Records contained in a dataset:
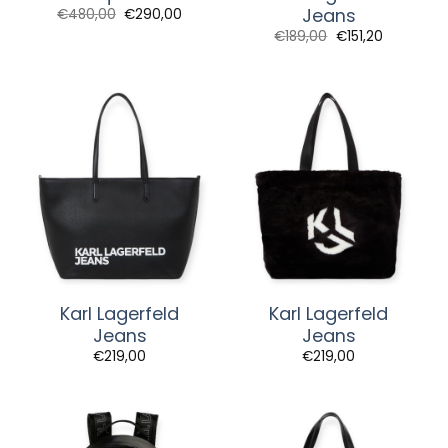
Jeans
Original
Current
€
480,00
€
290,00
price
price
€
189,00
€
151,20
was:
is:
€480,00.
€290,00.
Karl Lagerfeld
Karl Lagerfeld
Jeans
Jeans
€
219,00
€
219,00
---
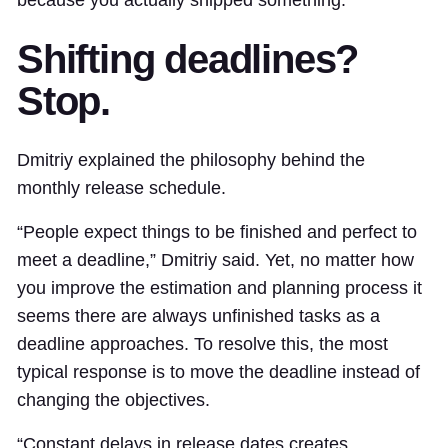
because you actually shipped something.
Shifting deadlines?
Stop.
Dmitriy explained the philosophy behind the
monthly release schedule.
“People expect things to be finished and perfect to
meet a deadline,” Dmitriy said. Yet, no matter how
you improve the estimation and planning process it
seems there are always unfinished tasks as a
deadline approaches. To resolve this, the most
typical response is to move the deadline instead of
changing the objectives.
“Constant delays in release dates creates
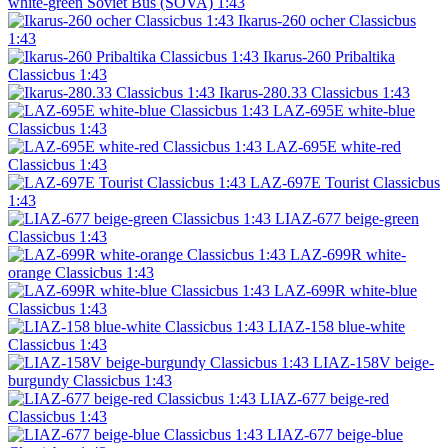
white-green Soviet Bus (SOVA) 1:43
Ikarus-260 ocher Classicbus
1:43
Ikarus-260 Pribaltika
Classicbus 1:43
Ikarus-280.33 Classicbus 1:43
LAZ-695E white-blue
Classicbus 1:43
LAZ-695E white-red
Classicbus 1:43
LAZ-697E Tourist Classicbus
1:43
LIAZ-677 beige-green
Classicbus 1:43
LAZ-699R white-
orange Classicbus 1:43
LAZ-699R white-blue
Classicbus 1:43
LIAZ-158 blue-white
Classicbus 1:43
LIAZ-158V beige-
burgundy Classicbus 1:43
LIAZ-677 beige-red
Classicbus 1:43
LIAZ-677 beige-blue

What to produce: Could you report how many lines in the data above include the word "beige"? Give the number and nothing more.

Result below: 4